Output the entries below word for word, stopping once the line containing "- Authentication flow" is done, and omit each picture.

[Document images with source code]

- Opening Delimiter -

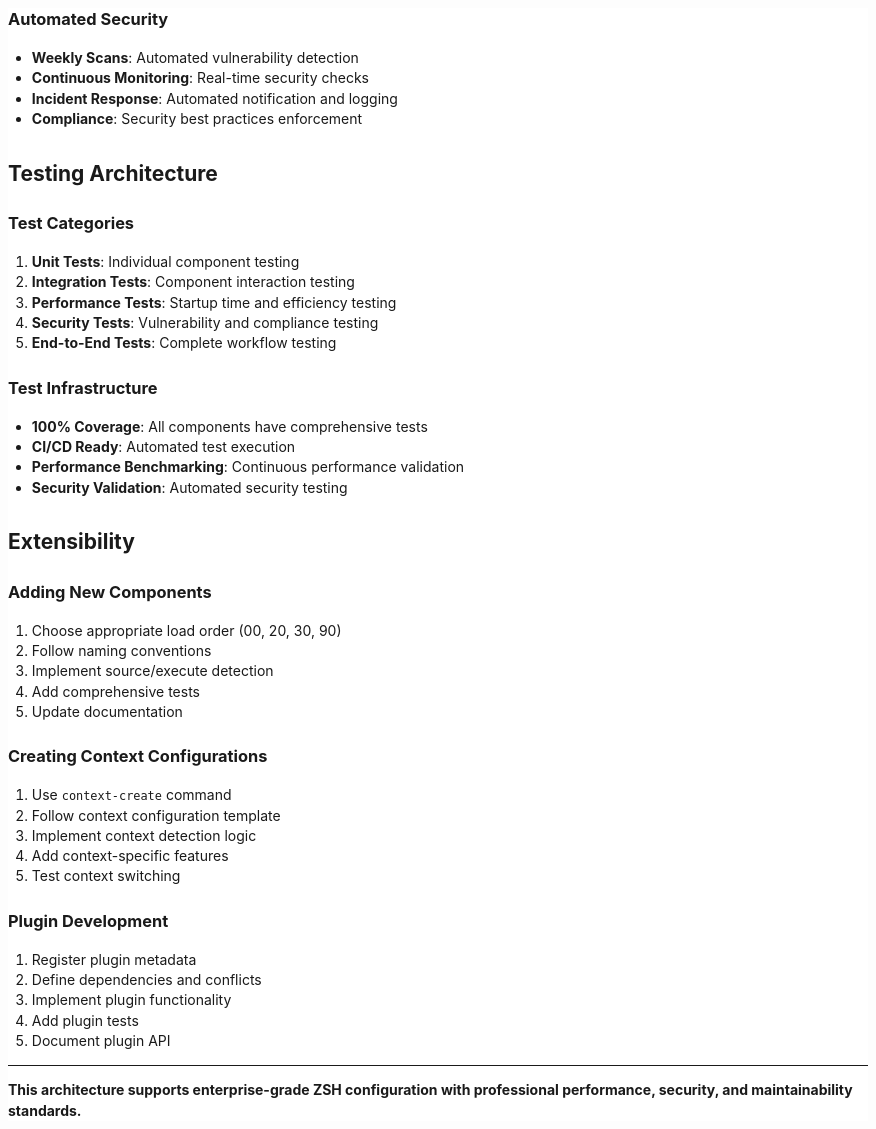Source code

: ### Automated Security
- **Weekly Scans**: Automated vulnerability detection
- **Continuous Monitoring**: Real-time security checks
- **Incident Response**: Automated notification and logging
- **Compliance**: Security best practices enforcement

## Testing Architecture

### Test Categories
1. **Unit Tests**: Individual component testing
2. **Integration Tests**: Component interaction testing
3. **Performance Tests**: Startup time and efficiency testing
4. **Security Tests**: Vulnerability and compliance testing
5. **End-to-End Tests**: Complete workflow testing

### Test Infrastructure
- **100% Coverage**: All components have comprehensive tests
- **CI/CD Ready**: Automated test execution
- **Performance Benchmarking**: Continuous performance validation
- **Security Validation**: Automated security testing

## Extensibility

### Adding New Components
1. Choose appropriate load order (00, 20, 30, 90)
2. Follow naming conventions
3. Implement source/execute detection
4. Add comprehensive tests
5. Update documentation

### Creating Context Configurations
1. Use `context-create` command
2. Follow context configuration template
3. Implement context detection logic
4. Add context-specific features
5. Test context switching

### Plugin Development
1. Register plugin metadata
2. Define dependencies and conflicts
3. Implement plugin functionality
4. Add plugin tests
5. Document plugin API

---

**This architecture supports enterprise-grade ZSH configuration with professional performance, security, and maintainability standards.**

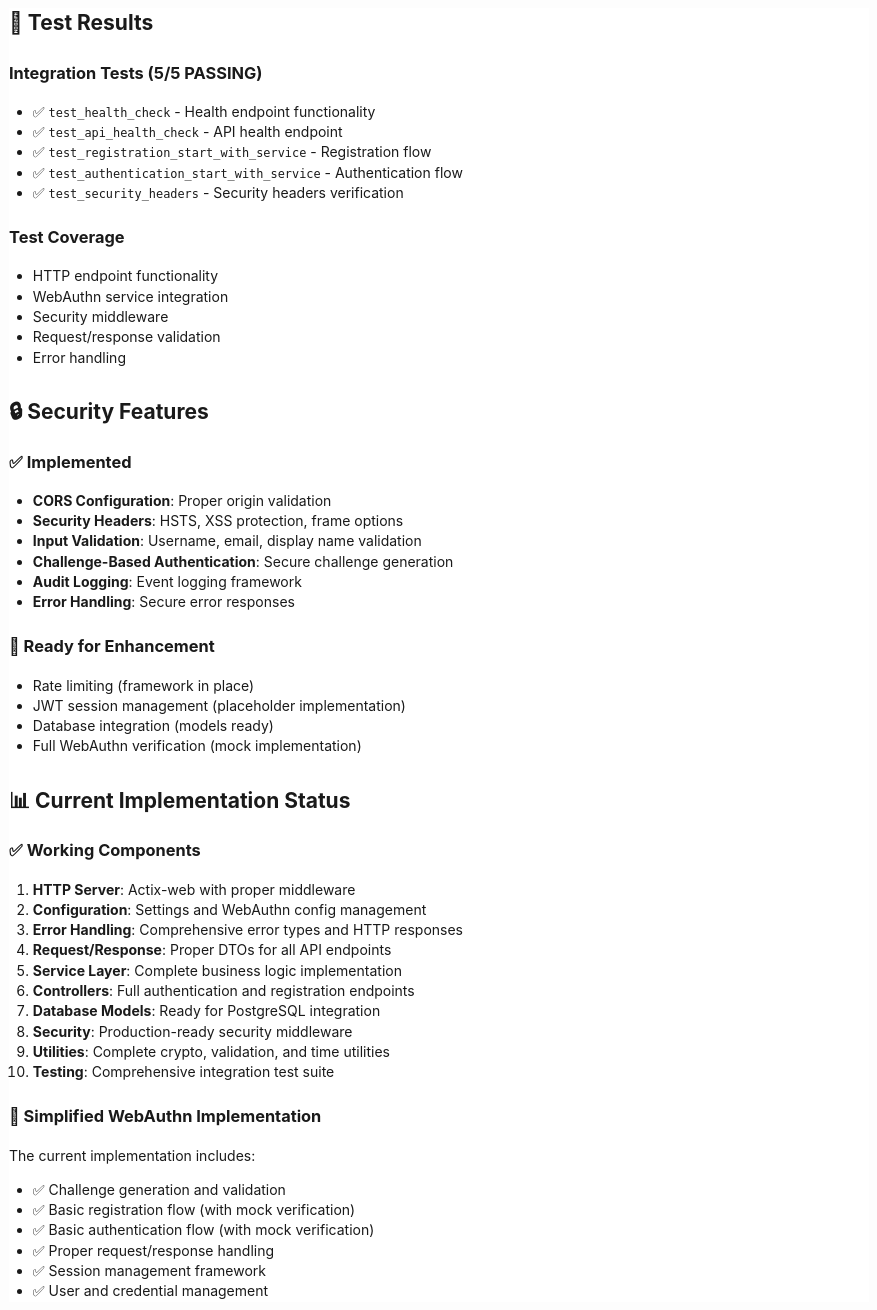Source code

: ## 🧪 Test Results

### Integration Tests (5/5 PASSING)
- ✅ `test_health_check` - Health endpoint functionality
- ✅ `test_api_health_check` - API health endpoint
- ✅ `test_registration_start_with_service` - Registration flow
- ✅ `test_authentication_start_with_service` - Authentication flow
- ✅ `test_security_headers` - Security headers verification

### Test Coverage
- HTTP endpoint functionality
- WebAuthn service integration
- Security middleware
- Request/response validation
- Error handling

## 🔒 Security Features

### ✅ Implemented
- **CORS Configuration**: Proper origin validation
- **Security Headers**: HSTS, XSS protection, frame options
- **Input Validation**: Username, email, display name validation
- **Challenge-Based Authentication**: Secure challenge generation
- **Audit Logging**: Event logging framework
- **Error Handling**: Secure error responses

### 🔄 Ready for Enhancement
- Rate limiting (framework in place)
- JWT session management (placeholder implementation)
- Database integration (models ready)
- Full WebAuthn verification (mock implementation)

## 📊 Current Implementation Status

### ✅ Working Components
1. **HTTP Server**: Actix-web with proper middleware
2. **Configuration**: Settings and WebAuthn config management
3. **Error Handling**: Comprehensive error types and HTTP responses
4. **Request/Response**: Proper DTOs for all API endpoints
5. **Service Layer**: Complete business logic implementation
6. **Controllers**: Full authentication and registration endpoints
7. **Database Models**: Ready for PostgreSQL integration
8. **Security**: Production-ready security middleware
9. **Utilities**: Complete crypto, validation, and time utilities
10. **Testing**: Comprehensive integration test suite

### 🔄 Simplified WebAuthn Implementation
The current implementation includes:
- ✅ Challenge generation and validation
- ✅ Basic registration flow (with mock verification)
- ✅ Basic authentication flow (with mock verification)
- ✅ Proper request/response handling
- ✅ Session management framework
- ✅ User and credential management

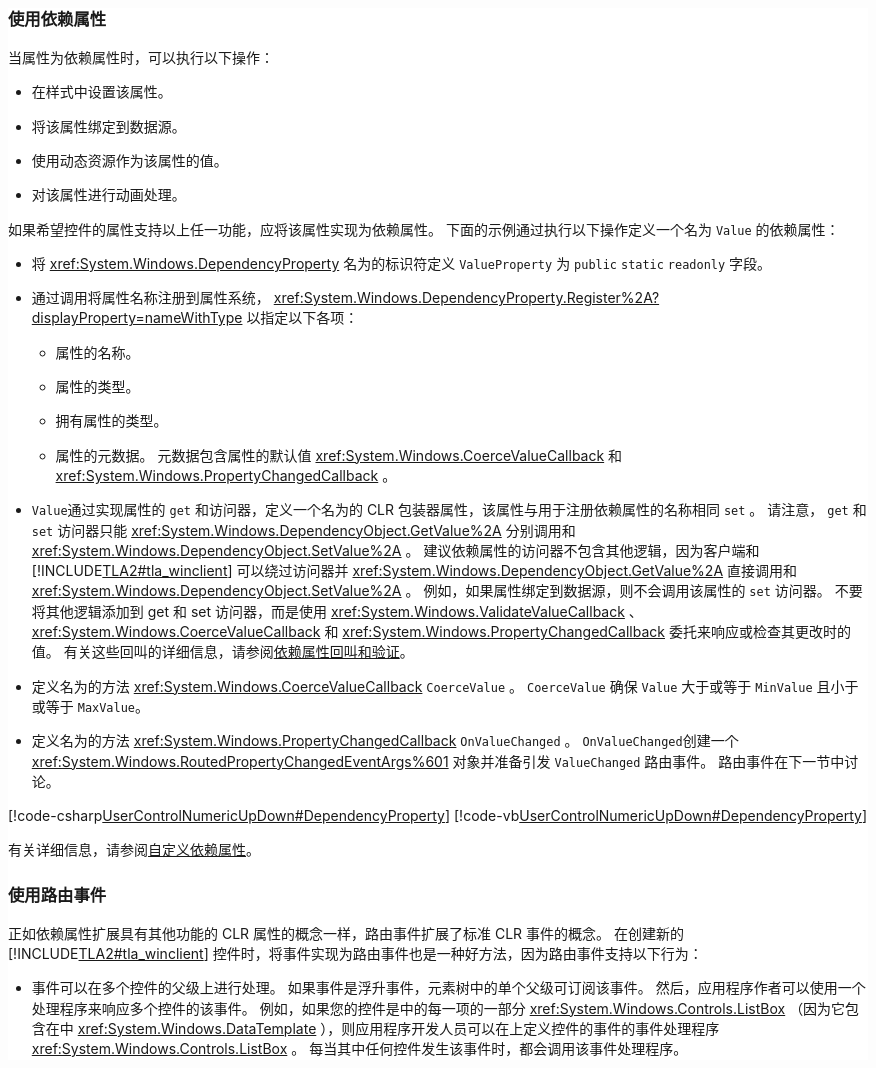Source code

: ### <a name="use-dependency-properties"></a>使用依赖属性

当属性为依赖属性时，可以执行以下操作：

- 在样式中设置该属性。

- 将该属性绑定到数据源。

- 使用动态资源作为该属性的值。

- 对该属性进行动画处理。

如果希望控件的属性支持以上任一功能，应将该属性实现为依赖属性。 下面的示例通过执行以下操作定义一个名为 `Value` 的依赖属性：

- 将 <xref:System.Windows.DependencyProperty> 名为的标识符定义 `ValueProperty` 为 `public` `static` `readonly` 字段。

- 通过调用将属性名称注册到属性系统， <xref:System.Windows.DependencyProperty.Register%2A?displayProperty=nameWithType> 以指定以下各项：

  - 属性的名称。

  - 属性的类型。

  - 拥有属性的类型。

  - 属性的元数据。 元数据包含属性的默认值 <xref:System.Windows.CoerceValueCallback> 和 <xref:System.Windows.PropertyChangedCallback> 。

- `Value`通过实现属性的 `get` 和访问器，定义一个名为的 CLR 包装器属性，该属性与用于注册依赖属性的名称相同 `set` 。 请注意， `get` 和 `set` 访问器只能 <xref:System.Windows.DependencyObject.GetValue%2A> 分别调用和 <xref:System.Windows.DependencyObject.SetValue%2A> 。 建议依赖属性的访问器不包含其他逻辑，因为客户端和 [!INCLUDE[TLA2#tla_winclient](../../../../includes/tla2sharptla-winclient-md.md)] 可以绕过访问器并 <xref:System.Windows.DependencyObject.GetValue%2A> 直接调用和 <xref:System.Windows.DependencyObject.SetValue%2A> 。 例如，如果属性绑定到数据源，则不会调用该属性的 `set` 访问器。  不要将其他逻辑添加到 get 和 set 访问器，而是使用 <xref:System.Windows.ValidateValueCallback> 、 <xref:System.Windows.CoerceValueCallback> 和 <xref:System.Windows.PropertyChangedCallback> 委托来响应或检查其更改时的值。  有关这些回叫的详细信息，请参阅[依赖属性回叫和验证](../advanced/dependency-property-callbacks-and-validation.md)。

- 定义名为的方法 <xref:System.Windows.CoerceValueCallback> `CoerceValue` 。 `CoerceValue` 确保 `Value` 大于或等于 `MinValue` 且小于或等于 `MaxValue`。

- 定义名为的方法 <xref:System.Windows.PropertyChangedCallback> `OnValueChanged` 。 `OnValueChanged`创建一个 <xref:System.Windows.RoutedPropertyChangedEventArgs%601> 对象并准备引发 `ValueChanged` 路由事件。 路由事件在下一节中讨论。

[!code-csharp[UserControlNumericUpDown#DependencyProperty](~/samples/snippets/csharp/VS_Snippets_Wpf/UserControlNumericUpDown/CSharp/NumericUpDown.xaml.cs#dependencyproperty)]
[!code-vb[UserControlNumericUpDown#DependencyProperty](~/samples/snippets/visualbasic/VS_Snippets_Wpf/UserControlNumericUpDown/visualbasic/numericupdown.xaml.vb#dependencyproperty)]

有关详细信息，请参阅[自定义依赖属性](../advanced/custom-dependency-properties.md)。

### <a name="use-routed-events"></a>使用路由事件

正如依赖属性扩展具有其他功能的 CLR 属性的概念一样，路由事件扩展了标准 CLR 事件的概念。 在创建新的 [!INCLUDE[TLA2#tla_winclient](../../../../includes/tla2sharptla-winclient-md.md)] 控件时，将事件实现为路由事件也是一种好方法，因为路由事件支持以下行为：

- 事件可以在多个控件的父级上进行处理。 如果事件是浮升事件，元素树中的单个父级可订阅该事件。 然后，应用程序作者可以使用一个处理程序来响应多个控件的该事件。 例如，如果您的控件是中的每一项的一部分 <xref:System.Windows.Controls.ListBox> （因为它包含在中 <xref:System.Windows.DataTemplate> ），则应用程序开发人员可以在上定义控件的事件的事件处理程序 <xref:System.Windows.Controls.ListBox> 。 每当其中任何控件发生该事件时，都会调用该事件处理程序。
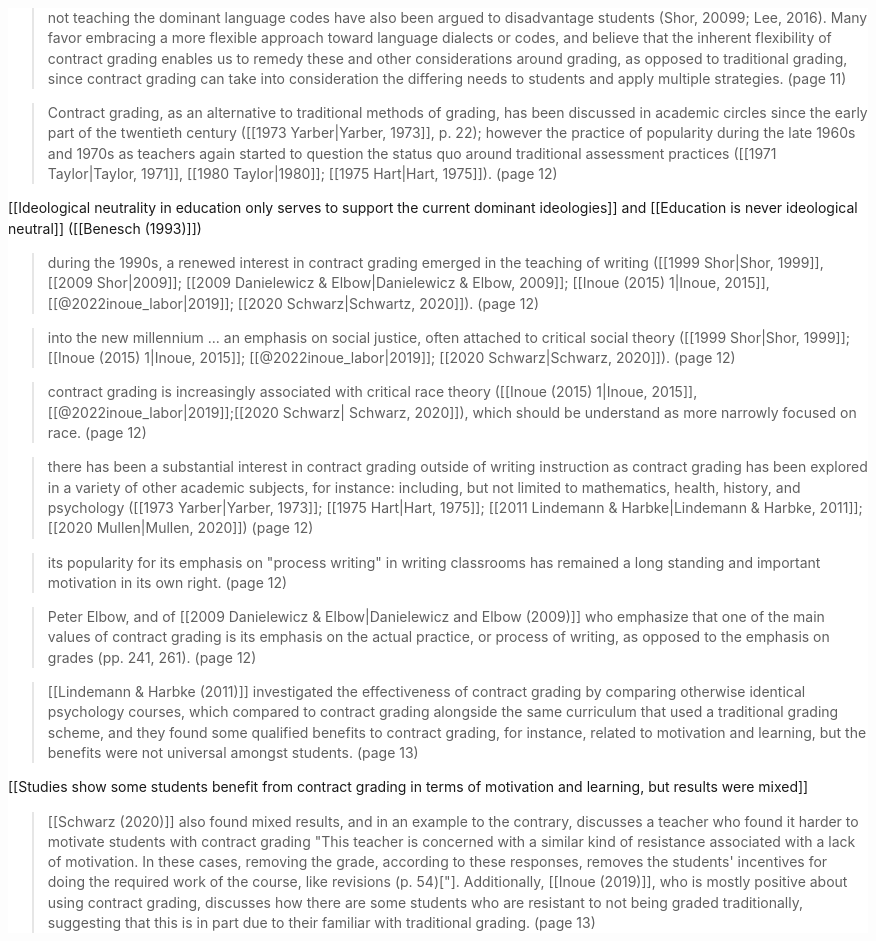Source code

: > not teaching the dominant language codes have also been argued to disadvantage students (Shor, 20099; Lee, 2016). Many favor embracing a more flexible approach toward language dialects or codes, and believe that the inherent flexibility of contract grading enables us to remedy these and other considerations around grading, as opposed to traditional grading, since contract grading can take into consideration the differing needs to students and apply multiple strategies. (page 11)

> Contract grading, as an alternative to traditional methods of grading, has been discussed in academic circles since the early part of the twentieth century ([[1973 Yarber|Yarber, 1973]], p. 22); however the practice of popularity during the late 1960s and 1970s as teachers again started to question the status quo around traditional assessment practices ([[1971 Taylor|Taylor, 1971]], [[1980 Taylor|1980]]; [[1975 Hart|Hart, 1975]]). (page 12)

[[Ideological neutrality in education only serves to support the current dominant ideologies]] and [[Education is never ideological neutral]] ([[Benesch (1993)]])


> during the 1990s, a renewed interest in contract grading emerged in the teaching of writing ([[1999 Shor|Shor, 1999]], [[2009 Shor|2009]]; [[2009 Danielewicz & Elbow|Danielewicz & Elbow, 2009]]; [[Inoue (2015) 1|Inoue, 2015]], [[@2022inoue_labor|2019]]; [[2020 Schwarz|Schwartz, 2020]]). (page 12)

> into the new millennium ... an emphasis on social justice, often attached to critical social theory ([[1999 Shor|Shor, 1999]]; [[Inoue (2015) 1|Inoue, 2015]]; [[@2022inoue_labor|2019]]; [[2020 Schwarz|Schwarz, 2020]]). (page 12)

> contract grading is increasingly associated with critical race theory ([[Inoue (2015) 1|Inoue, 2015]], [[@2022inoue_labor|2019]];[[2020  Schwarz| Schwarz, 2020]]), which should be understand as more narrowly focused on race. (page 12)

> there has been a substantial interest in contract grading outside of writing instruction as contract grading has been explored in a variety of other academic subjects, for instance: including, but not limited to mathematics, health, history, and psychology ([[1973 Yarber|Yarber, 1973]]; [[1975 Hart|Hart, 1975]]; [[2011 Lindemann & Harbke|Lindemann & Harbke, 2011]]; [[2020 Mullen|Mullen, 2020]]) (page 12)

> its popularity for its emphasis on "process writing" in writing classrooms has remained a long standing and important motivation in its own right. (page 12)

> Peter Elbow, and of [[2009 Danielewicz & Elbow|Danielewicz and Elbow (2009)]] who emphasize that one of the main values of contract grading is its emphasis on the actual practice, or process of writing, as opposed to the emphasis on grades (pp. 241, 261). (page 12)


> [[Lindemann & Harbke (2011)]] investigated the effectiveness of contract grading by comparing otherwise identical psychology courses, which compared to contract grading alongside the same curriculum that used a traditional grading scheme, and they found some qualified benefits to contract grading, for instance, related to motivation and learning, but the benefits were not universal amongst students. (page 13)

[[Studies show some students benefit from contract grading in terms of motivation and learning, but results were mixed]]

> [[Schwarz (2020)]] also found mixed results, and in an example to the contrary, discusses a teacher who found it harder to motivate students with contract grading "This teacher is concerned with a similar kind of resistance associated with a lack of motivation. In these cases, removing the grade, according to these responses, removes the students' incentives for doing the required work of the course, like revisions (p. 54)["]. Additionally, [[Inoue (2019)]], who is mostly positive about using contract grading, discusses how there are some students who are resistant to not being graded traditionally, suggesting that this is in part due to their familiar with traditional grading. (page 13)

- Closing Delimiter -

* Your response:
Source code

: ### Automated Security
- **Weekly Scans**: Automated vulnerability detection
- **Continuous Monitoring**: Real-time security checks
- **Incident Response**: Automated notification and logging
- **Compliance**: Security best practices enforcement

## Testing Architecture

### Test Categories
1. **Unit Tests**: Individual component testing
2. **Integration Tests**: Component interaction testing
3. **Performance Tests**: Startup time and efficiency testing
4. **Security Tests**: Vulnerability and compliance testing
5. **End-to-End Tests**: Complete workflow testing

### Test Infrastructure
- **100% Coverage**: All components have comprehensive tests
- **CI/CD Ready**: Automated test execution
- **Performance Benchmarking**: Continuous performance validation
- **Security Validation**: Automated security testing

## Extensibility

### Adding New Components
1. Choose appropriate load order (00, 20, 30, 90)
2. Follow naming conventions
3. Implement source/execute detection
4. Add comprehensive tests
5. Update documentation

### Creating Context Configurations
1. Use `context-create` command
2. Follow context configuration template
3. Implement context detection logic
4. Add context-specific features
5. Test context switching

### Plugin Development
1. Register plugin metadata
2. Define dependencies and conflicts
3. Implement plugin functionality
4. Add plugin tests
5. Document plugin API

---

**This architecture supports enterprise-grade ZSH configuration with professional performance, security, and maintainability standards.**

Source code

: ## 🧪 Test Results

### Integration Tests (5/5 PASSING)
- ✅ `test_health_check` - Health endpoint functionality
- ✅ `test_api_health_check` - API health endpoint
- ✅ `test_registration_start_with_service` - Registration flow
- ✅ `test_authentication_start_with_service` - Authentication flow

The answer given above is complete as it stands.